Page-level text extractions:
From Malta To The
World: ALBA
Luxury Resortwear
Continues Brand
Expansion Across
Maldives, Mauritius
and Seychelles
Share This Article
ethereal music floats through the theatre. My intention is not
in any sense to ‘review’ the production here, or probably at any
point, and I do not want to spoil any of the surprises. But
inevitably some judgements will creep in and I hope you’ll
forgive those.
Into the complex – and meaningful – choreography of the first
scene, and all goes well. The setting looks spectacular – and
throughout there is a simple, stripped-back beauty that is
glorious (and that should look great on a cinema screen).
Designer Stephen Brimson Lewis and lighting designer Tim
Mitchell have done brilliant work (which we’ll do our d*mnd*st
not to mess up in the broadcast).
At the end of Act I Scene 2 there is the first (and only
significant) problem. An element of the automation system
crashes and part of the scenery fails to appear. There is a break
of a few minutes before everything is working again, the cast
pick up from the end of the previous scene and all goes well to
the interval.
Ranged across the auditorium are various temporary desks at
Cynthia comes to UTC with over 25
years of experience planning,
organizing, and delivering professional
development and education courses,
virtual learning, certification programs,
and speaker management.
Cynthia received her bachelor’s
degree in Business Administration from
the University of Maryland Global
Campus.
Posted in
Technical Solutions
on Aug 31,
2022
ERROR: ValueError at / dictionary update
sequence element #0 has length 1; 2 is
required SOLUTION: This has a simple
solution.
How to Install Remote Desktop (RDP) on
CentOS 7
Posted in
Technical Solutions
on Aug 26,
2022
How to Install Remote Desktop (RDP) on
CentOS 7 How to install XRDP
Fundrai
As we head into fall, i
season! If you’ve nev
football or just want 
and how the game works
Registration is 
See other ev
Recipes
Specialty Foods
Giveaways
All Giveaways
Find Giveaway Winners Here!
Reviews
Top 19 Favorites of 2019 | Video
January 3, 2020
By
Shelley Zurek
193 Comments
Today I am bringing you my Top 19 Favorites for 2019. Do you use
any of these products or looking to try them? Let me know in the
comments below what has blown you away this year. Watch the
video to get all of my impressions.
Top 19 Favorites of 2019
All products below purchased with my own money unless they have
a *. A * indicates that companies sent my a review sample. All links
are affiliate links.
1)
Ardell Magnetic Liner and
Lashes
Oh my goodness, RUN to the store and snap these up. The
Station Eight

==

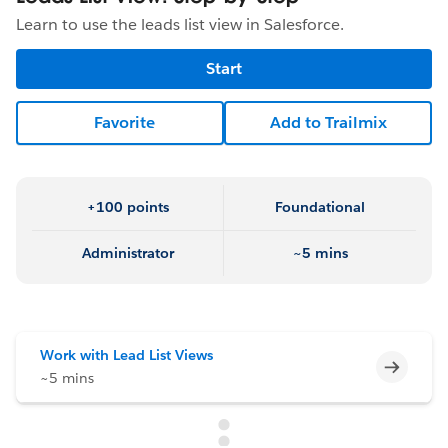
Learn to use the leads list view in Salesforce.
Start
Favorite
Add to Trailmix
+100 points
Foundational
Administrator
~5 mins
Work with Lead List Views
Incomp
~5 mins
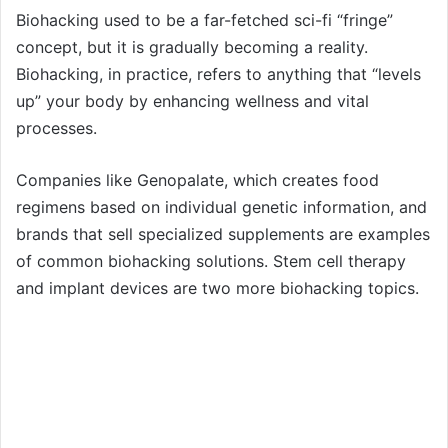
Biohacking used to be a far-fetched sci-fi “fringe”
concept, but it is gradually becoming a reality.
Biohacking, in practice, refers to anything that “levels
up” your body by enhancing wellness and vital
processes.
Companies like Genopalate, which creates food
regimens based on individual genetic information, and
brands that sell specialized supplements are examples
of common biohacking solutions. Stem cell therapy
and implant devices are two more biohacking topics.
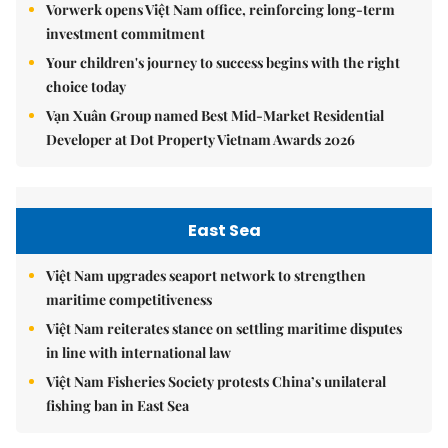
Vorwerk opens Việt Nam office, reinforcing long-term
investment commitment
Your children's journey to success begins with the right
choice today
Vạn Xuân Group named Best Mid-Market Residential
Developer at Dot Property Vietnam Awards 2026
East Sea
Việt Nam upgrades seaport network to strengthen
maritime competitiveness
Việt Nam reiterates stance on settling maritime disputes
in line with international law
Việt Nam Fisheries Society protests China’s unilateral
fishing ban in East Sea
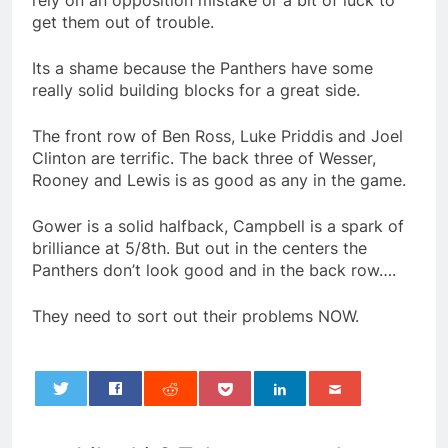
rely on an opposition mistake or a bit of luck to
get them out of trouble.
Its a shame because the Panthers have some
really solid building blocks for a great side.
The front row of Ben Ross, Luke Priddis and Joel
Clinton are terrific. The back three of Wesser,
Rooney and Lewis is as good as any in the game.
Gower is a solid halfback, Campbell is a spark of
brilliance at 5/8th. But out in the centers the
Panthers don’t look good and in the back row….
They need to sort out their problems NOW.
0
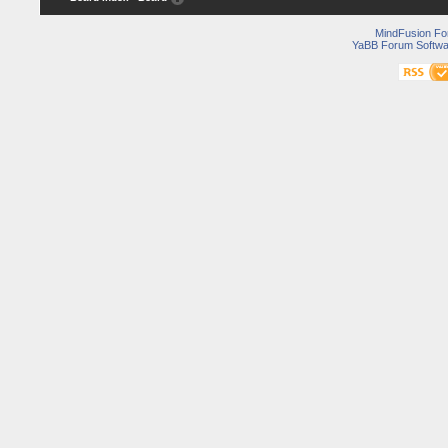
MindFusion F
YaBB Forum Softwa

...

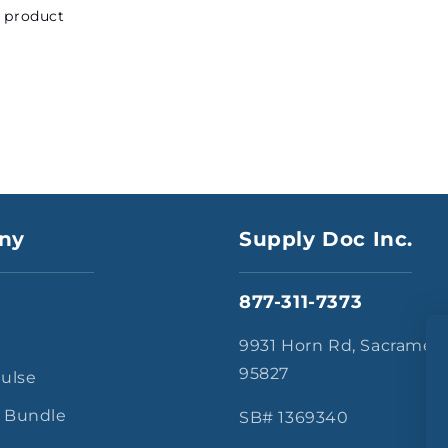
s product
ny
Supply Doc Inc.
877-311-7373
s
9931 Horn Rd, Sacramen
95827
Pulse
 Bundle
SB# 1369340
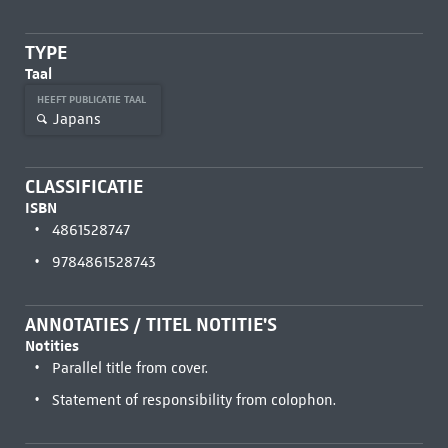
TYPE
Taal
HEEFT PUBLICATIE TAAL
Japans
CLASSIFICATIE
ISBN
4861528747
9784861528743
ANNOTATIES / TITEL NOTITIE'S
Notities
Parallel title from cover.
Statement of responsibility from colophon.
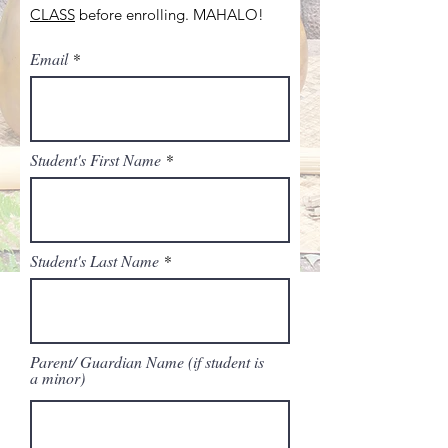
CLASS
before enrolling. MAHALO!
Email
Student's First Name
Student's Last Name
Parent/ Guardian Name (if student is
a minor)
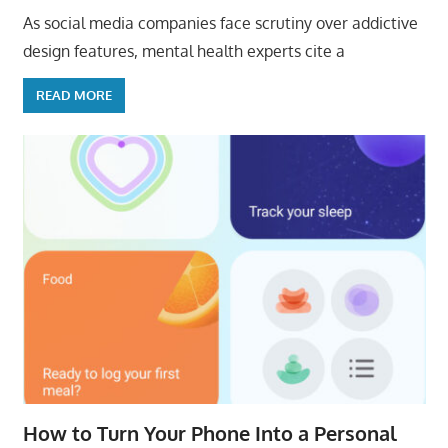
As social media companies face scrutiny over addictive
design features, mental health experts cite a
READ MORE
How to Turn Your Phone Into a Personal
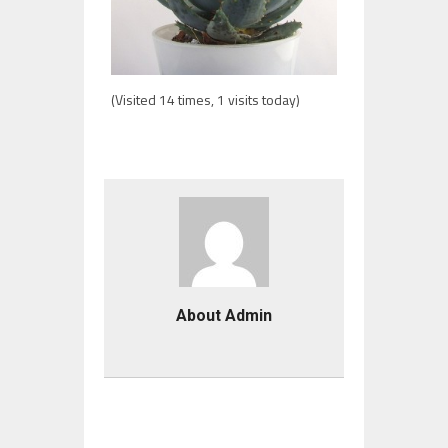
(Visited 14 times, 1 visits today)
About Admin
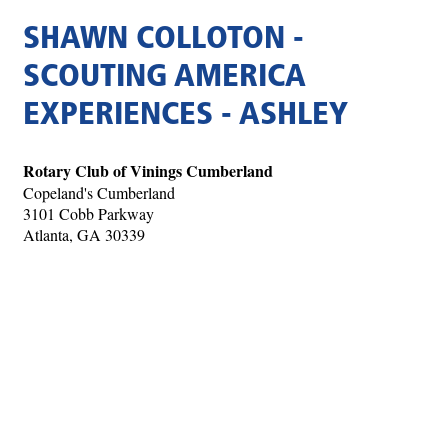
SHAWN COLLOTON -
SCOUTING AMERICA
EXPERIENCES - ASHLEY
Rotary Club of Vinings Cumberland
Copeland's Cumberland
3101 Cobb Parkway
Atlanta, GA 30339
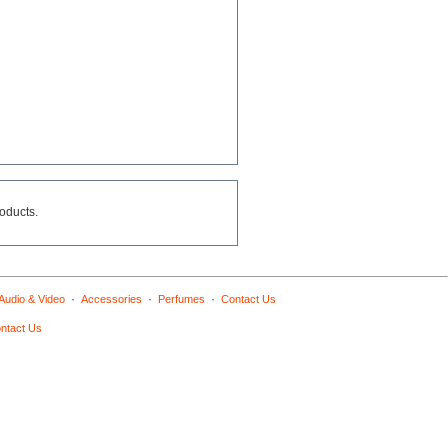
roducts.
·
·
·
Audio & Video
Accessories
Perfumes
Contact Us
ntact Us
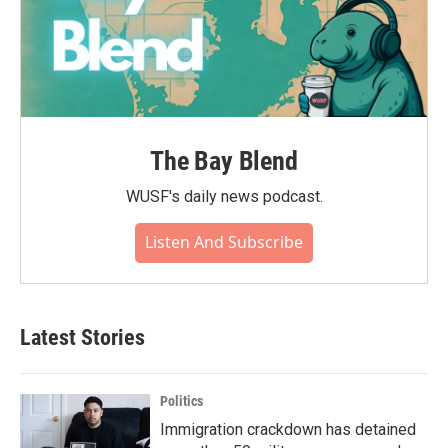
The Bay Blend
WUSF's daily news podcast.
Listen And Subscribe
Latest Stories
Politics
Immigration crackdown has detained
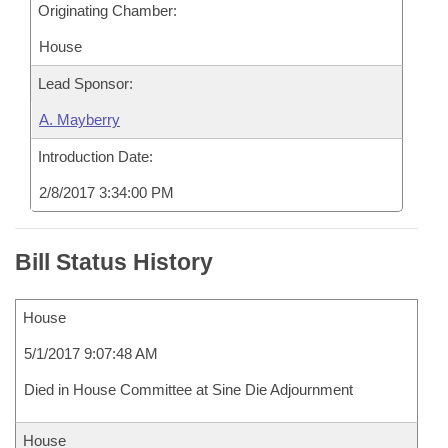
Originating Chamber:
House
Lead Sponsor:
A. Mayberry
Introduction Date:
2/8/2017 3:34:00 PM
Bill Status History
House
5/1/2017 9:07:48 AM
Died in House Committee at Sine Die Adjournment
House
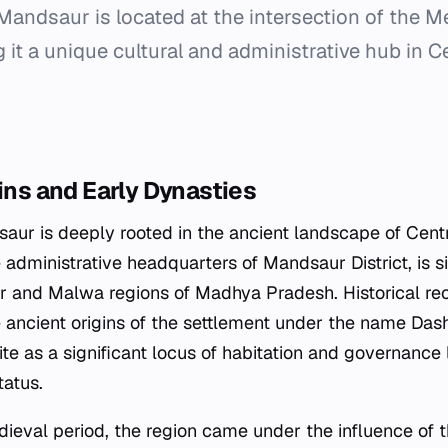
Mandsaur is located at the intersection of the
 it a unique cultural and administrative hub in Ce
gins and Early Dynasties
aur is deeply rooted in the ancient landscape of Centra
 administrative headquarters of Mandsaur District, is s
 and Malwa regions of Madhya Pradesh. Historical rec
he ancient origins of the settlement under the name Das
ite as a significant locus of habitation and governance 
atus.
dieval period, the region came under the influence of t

Work instruction: Each line above that contains "with" must be copied out.

Problem solution:
Cynthia comes to UTC with over 25
All products below purchased with my own money unless they have
Work with Lead List Views
Your children's journey to success begins with the right
in line with international law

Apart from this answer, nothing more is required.